Pesquisadores como Daniel Kahneman, Martin Seligman e Sonja Lyubomirsky forneceram as bases para entender que emoções positivas frequentes, senso de pertencimento, propósito e engajamento cognitivo são essenciais para o florescimento humano.
No universo corporativo, essa ciência propõe muito mais do que ações isoladas. Ela defende uma transformação cultural genuína, na qual a felicidade dos colaboradores é tratada como um ativo estratégico mensurável, tanto quanto o ROI.
Um estudo de 10 anos publicado pela Harvard Business Review mostrou que empresas com altos índices de bem-estar cresceram três vezes mais em receita que seus concorrentes. Já dados da Gallup indicam que equipes com bem-estar elevado apresentam 31% mais produtividade e 37% mais vendas.

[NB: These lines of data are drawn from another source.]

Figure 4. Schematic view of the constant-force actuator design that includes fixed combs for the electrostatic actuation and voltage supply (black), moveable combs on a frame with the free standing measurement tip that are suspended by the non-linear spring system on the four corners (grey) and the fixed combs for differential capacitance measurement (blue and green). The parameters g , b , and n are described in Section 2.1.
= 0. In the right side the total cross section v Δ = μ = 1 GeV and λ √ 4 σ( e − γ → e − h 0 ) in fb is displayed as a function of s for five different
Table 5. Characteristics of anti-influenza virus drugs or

Felicidade como pilar do ESG
No contexto atual de pressões por práticas ESG — ambientais, sociais e de governança —, a felicidade corporativa passou de opcional a instrumento de reputação, compliance e valorização de marca.
Empresas que não estruturarem políticas consistentes de apoio emocional aos seus colaboradores estarão expostas a riscos de obsolescência ética e perda de competitividade no mercado.

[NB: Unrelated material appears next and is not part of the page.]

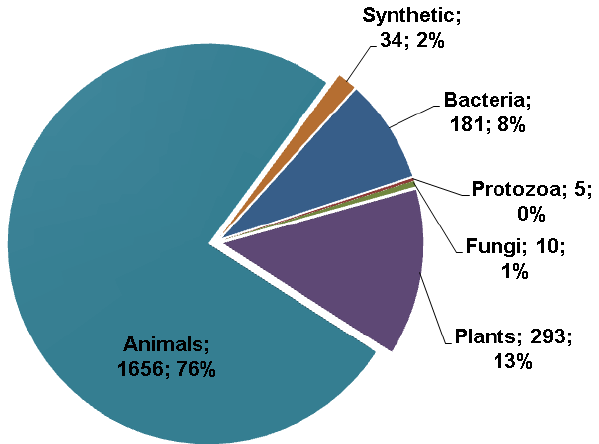
Figure 1. Sources of antimicrobial peptides (in total: 2183) in the antimicrobial peptide database [8,9] in March 2013. The three major sources are animals (76%), plants (13%), and bacteria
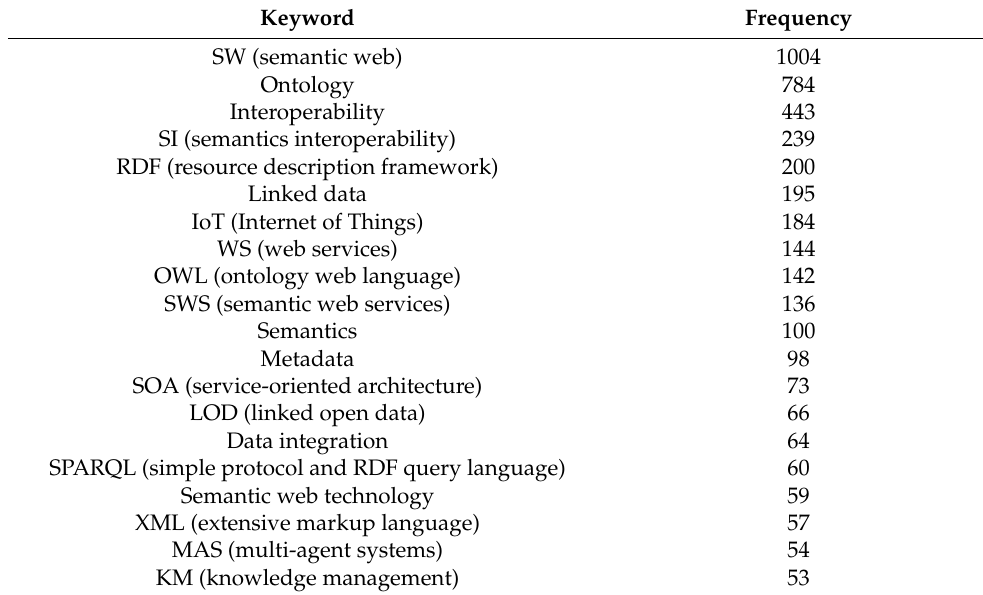
Table 6. Top 20 most frequent keywords.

O que fazer diante das novas exigências?
Com a nova NR-1, as empresas serão obrigadas a incluir em seus Programas de Gerenciamento de Riscos (PGR) fatores psicossociais como:
Excesso de cobrança
Clima organizacional tóxico
Falta de reconhecimento
Assédio moral ou violência simbólica
Sobrecarga e ausência de pausas regenerativas
Por sua vez, a Lei nº 14.831/2024 incentiva a criação de comitês internos de saúde mental, campanhas educativas, linhas de apoio psicológico e programas de capacitação de lideranças mais conscientes.
Mais do que cumprir exigências legais, trata-se de ressignificar o papel das organizações na vida das pessoas. Não é razoável imaginar ambientes produtivos onde a segurança emocional é negligenciada.
O novo luxo corporativo: bem-estar emocional
Em um cenário de instabilidade econômica, transformações tecnológicas e tensões sociais, o novo diferencial das empresas é o cuidado com o coletivo emocional. Culturas corporativas que priorizam a saúde mental estão, de fato, priorizando o ser humano.
Como sempre digo: a felicidade não é ingênua — ela é estratégica, urgente e profundamente transformadora.
Por Sandra Teschner – especialista internacional em felicidade, fundadora do Instituto Happiness do Brasil e idealizadora do Happiness Brasil Summit.